Cette technologie est similaire à celle de Google Duplex, un assistant vocal automatisé qui peut faire des réservations de restaurant par téléphone au nom d’un utilisateur, mais qui agit plutôt sur les appels entrants que sur les appels sortants.
« C’est comme un filtre anti-spam qui vérifie que l’expéditeur a au moins une connaissance minimale du destinataire et est assez polyvalent pour fournir cette information sur demande », explique David Schlangen, de l’université de Potsdam (Allemagne), à propos de ce nouvel assistant.
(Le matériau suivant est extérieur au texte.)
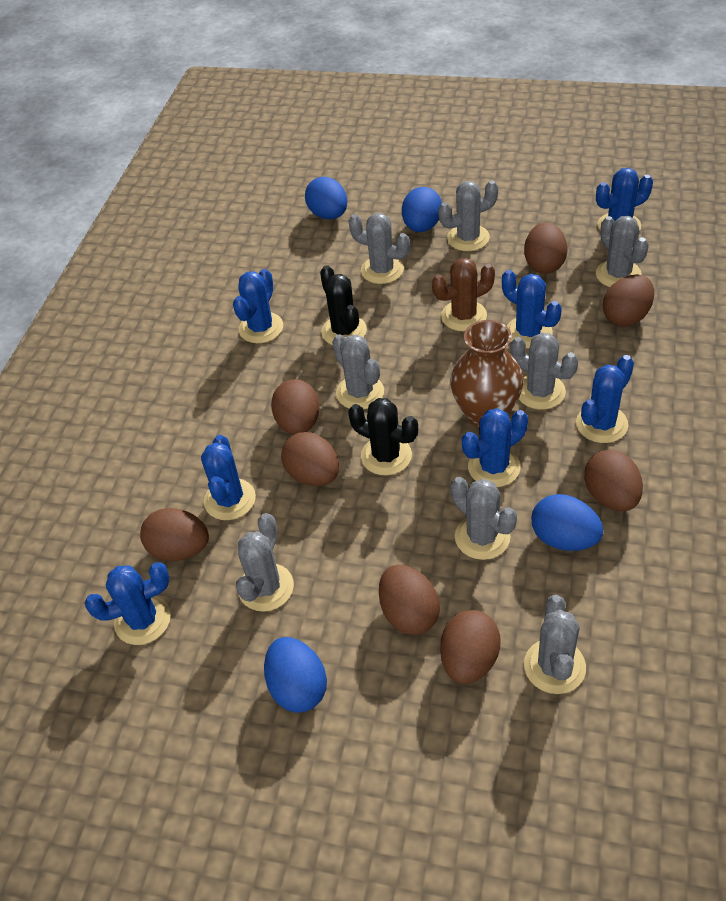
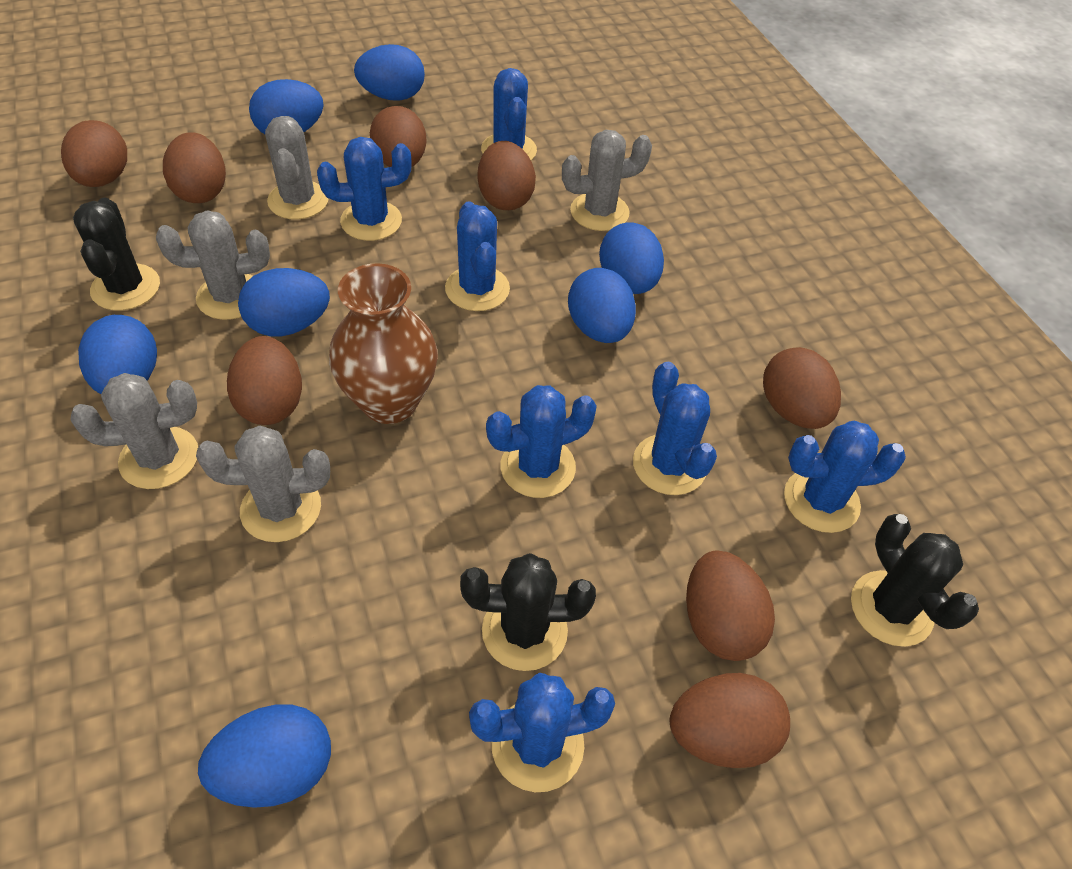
black cactus: [320,265,367,345] [348,398,418,475] = 2 -> [73,197,160,310] [460,553,596,671] [851,514,979,647] = 3
blue egg: [264,637,327,713] [305,177,347,219] [402,187,442,232] [532,494,603,551] = 4 -> [78,315,157,394] [198,704,331,808] [238,268,330,336] [249,79,324,134] [354,44,425,101] [568,268,636,343] [599,222,664,294] = 7
brown cactus: [432,258,495,331] = 1 -> none = 0
grey cactus: [236,513,294,612] [332,334,384,409] [349,213,410,284] [438,180,498,251] [451,477,517,560] [511,333,578,410] [524,595,586,694] [596,216,649,287] = 8 -> [70,373,198,489] [156,210,270,320] [196,426,330,542] [265,116,329,220] [562,130,652,231] = 5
Il affirme que ce système pourrait être contourné, mais que les spammeurs ne s’en donneront probablement pas la peine.
Shujun Li, de l’université du Kent, au Royaume-Uni, n’est pas d’accord. « le système proposé ne semble pas assez compliqué pour empêcher les criminels de modifier facilement leur système », dit-il.

Une meilleure version

M. Pandit affirme qu’une future version de cet assistant virtuel pourra poser des questions supplémentaires sur la nature de l’appel, ce qui permettra potentiellement d’éliminer des conversations inutiles ou non désirées avec des humains.
Cette recherche a été pré-publiée dans arXiv.